◆ THE PROBLEM:
The listing below must be repeated word for word, with its images excluded.

◆ RECORDS TO USE:

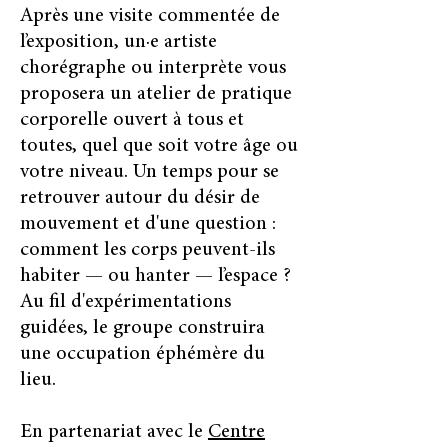
Après une visite commentée de
l’exposition, un·e artiste
chorégraphe ou interprète vous
proposera un atelier de pratique
corporelle ouvert à tous et
toutes, quel que soit votre âge ou
votre niveau. Un temps pour se
retrouver autour du désir de
mouvement et d'une question :
comment les corps peuvent-ils
habiter — ou hanter — l’espace ?
Au fil d'expérimentations
guidées, le groupe construira
une occupation éphémère du
lieu.
En partenariat avec le
Centre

◆ EXPECTED ANSWER:
Après une visite commentée de
l’exposition, un·e artiste
chorégraphe ou interprète vous
proposera un atelier de pratique
corporelle ouvert à tous et
toutes, quel que soit votre âge ou
votre niveau. Un temps pour se
retrouver autour du désir de
mouvement et d'une question :
comment les corps peuvent-ils
habiter — ou hanter — l’espace ?
Au fil d'expérimentations
guidées, le groupe construira
une occupation éphémère du
lieu.
En partenariat avec le
Centre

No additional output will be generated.